Sarah Allen
Leading the Future of the Open Internet
2018’s Mozilla Festival, or MozFest, in London will be the ninth edition of the gathering: a celebration of the “open Internet” featuring presentations, workshops, and activities run and attended by people from all over the world. In the past, it was a weekend, but since 2017 it’s taken place over a whole week.
The open internet doesn’t refer to a particular group of sites on the web, says executive director Sarah Allen, but rather the application of principles of openness — like collaboration and sharing — to the web.
“What does the web look like when everyone can truly have a say? When people are empowered to work on code, or projects, or prototypes together?” says Allen.
Each year, Mozilla issues an online call to people of all ages and all over the world to submit ideas for sessions. These entries are then evaluated by people who Allen calls wranglers, a group of collaborators from Mozilla and other organizations who are invited to curate sessions and design each year’s conference program.

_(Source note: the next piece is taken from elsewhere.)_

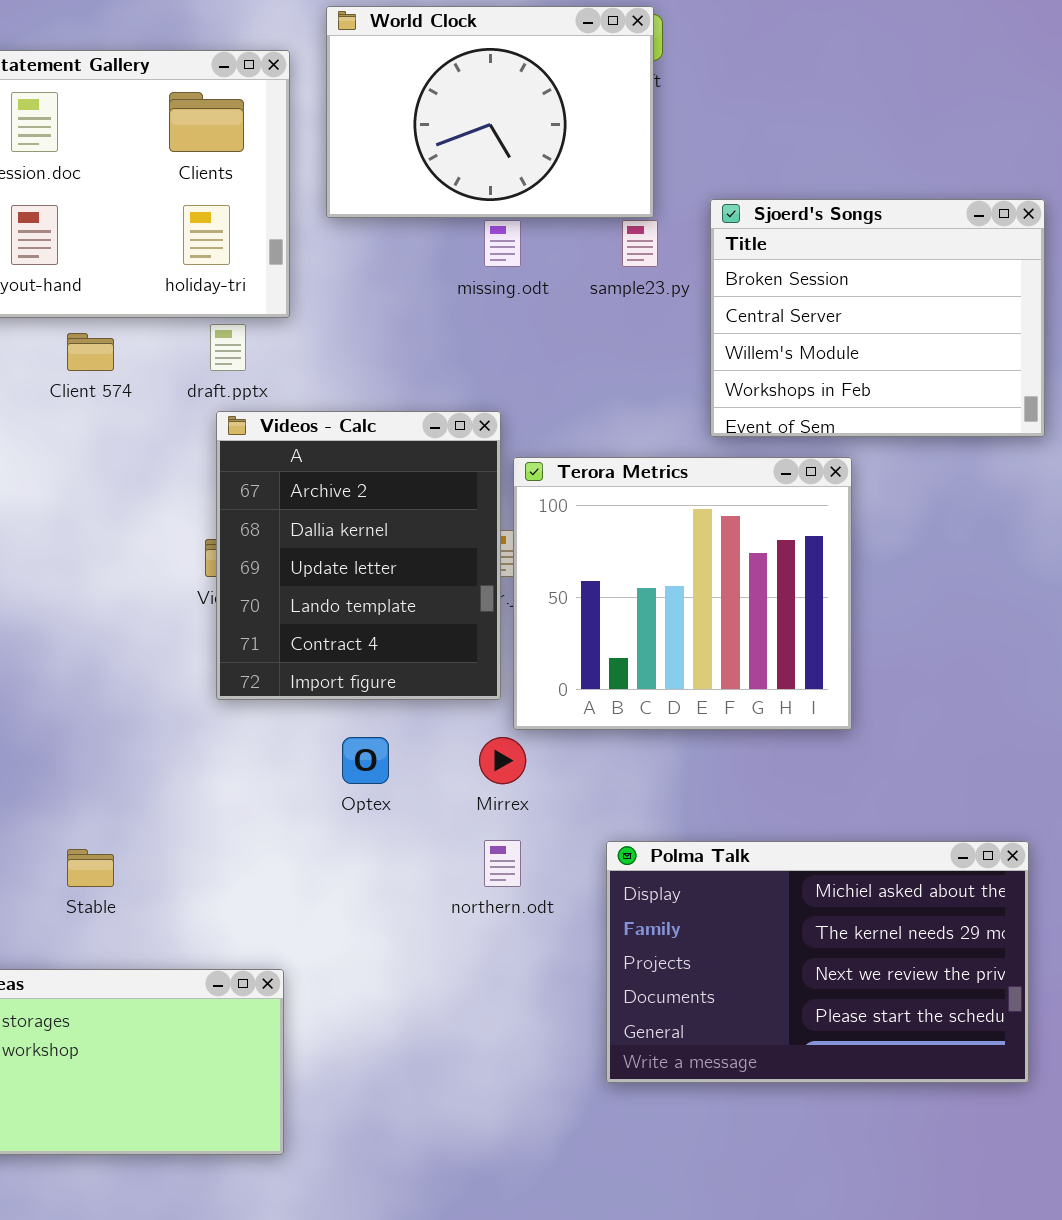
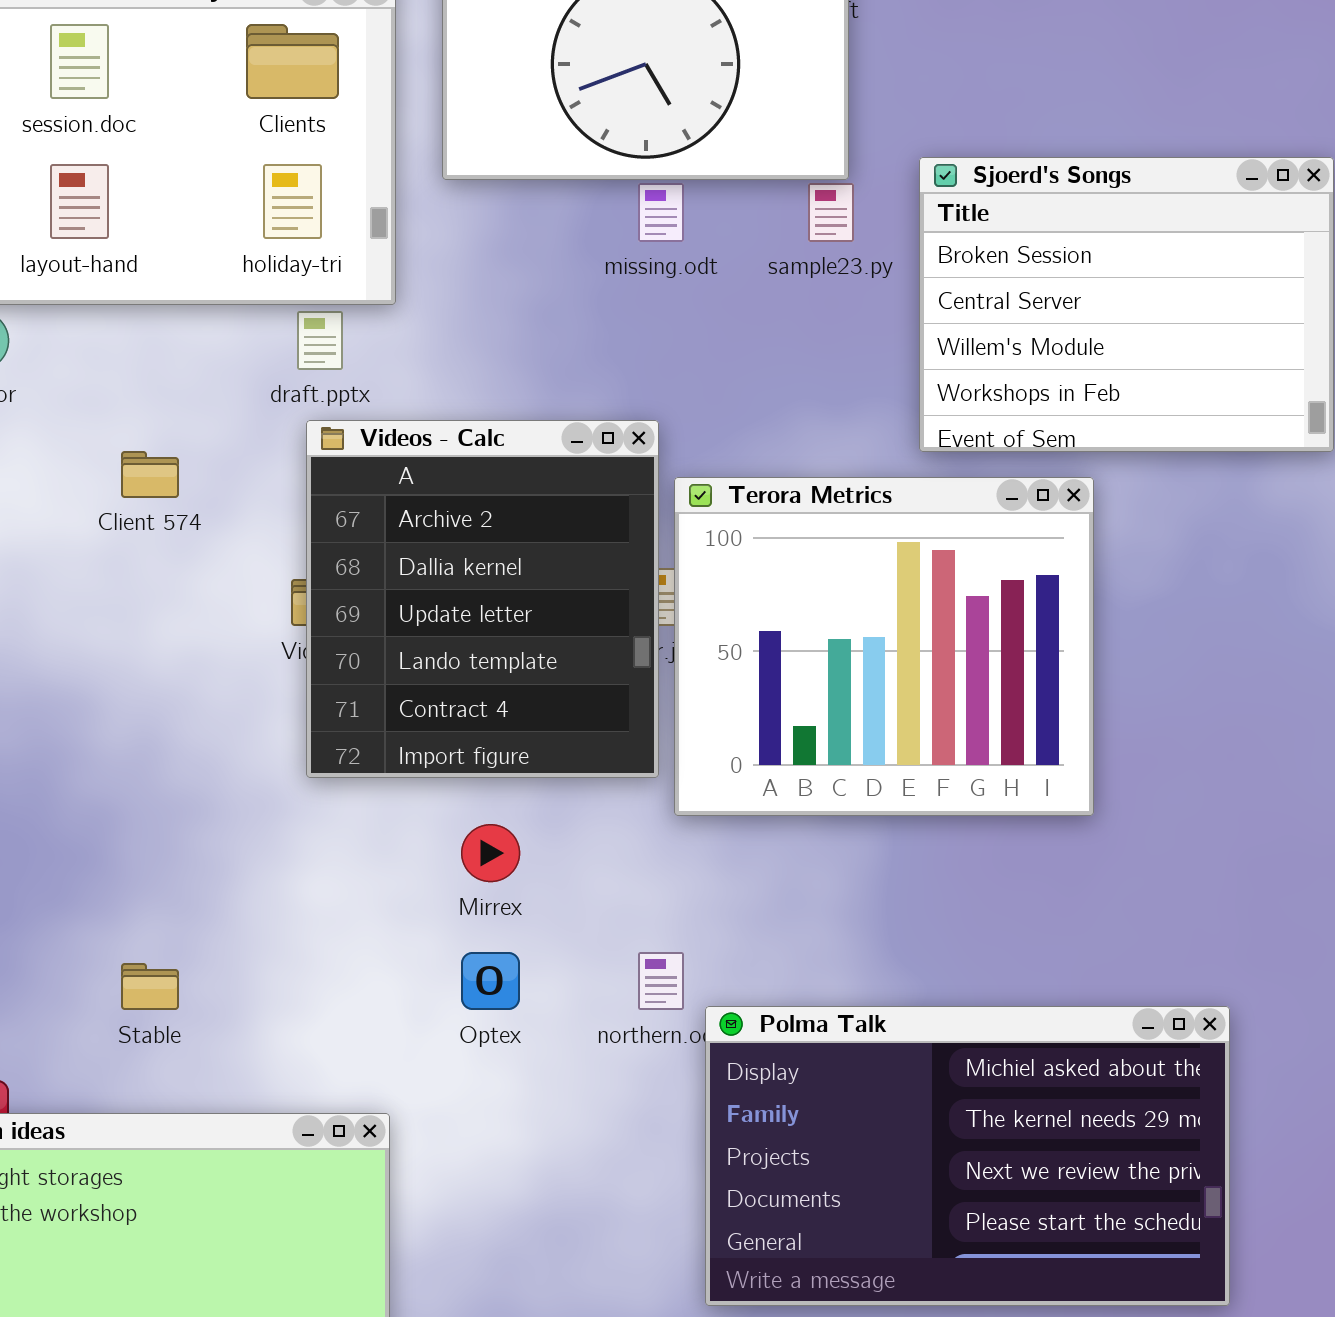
Client 574: [67,333,114,371] -> [121,451,179,498], moved
Optex: [342,737,389,784] -> [461,952,520,1010], moved
Mirrex: [479,737,526,784] -> [461,824,520,882], moved
Polma Talk: [606,841,1029,1083] -> [705,1006,1230,1306], moved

Accepted sessions can take many forms, but Allen says they all represent a two-way street for dialogue and ideas. “We don’t call them ‘talks’ because we want this to be about collaboration,” says Allen. “The session that you bring to MozFest must be a call for the audience to help you solve a problem or address some issue.”
MozFest also asks that sessions be submitted within certain themes, which can vary year to year. For example, a session accepted under the space of web literacy hinged on fighting fake news in libraries. The session brought together librarians to discuss the problem and how it’s currently being addressed, but it also invited audience members to work with librarians to help design curriculum on how to do so in the future.
Other sessions are related to internet issues in a more symbolic way. Another past session, submitted by two children, twelve and fourteen years old, revolved around participants creating “localized” Monopoly boards from a blank template. “The audience filled them out in their own languages and named the properties after their local streets,” Allen recalls. That fell under the theme of localization — making the internet more representative of and friendly to the its wide diversity of users, culturally and linguistically.
Last year’s MozFest featured 400 such sessions run by people from more than 50 different countries. Allen also says attendees, like those running the sessions, come from around the world and from different fields. “Scientists, educators, activists, technologists…the magic of MozFest is that it brings global issues into a room where you’re going to have a variety of people from different disciplines sharing their background and their input,” says Allen.
Creating that kind of environment is a multi-dimensional exercise in community building, facilitating connections within and between multiple geographical areas and areas of interest. Allen remembers, that feeling of camaraderie and inclusion that MozFest produces was something she noticed right away during her first MozFest in 2013, when she was working in a smaller role. Her goal now is to hold true to maintaining the same atmosphere in the future, even as the themes of the festival change year to year to reflect current trends and challenges.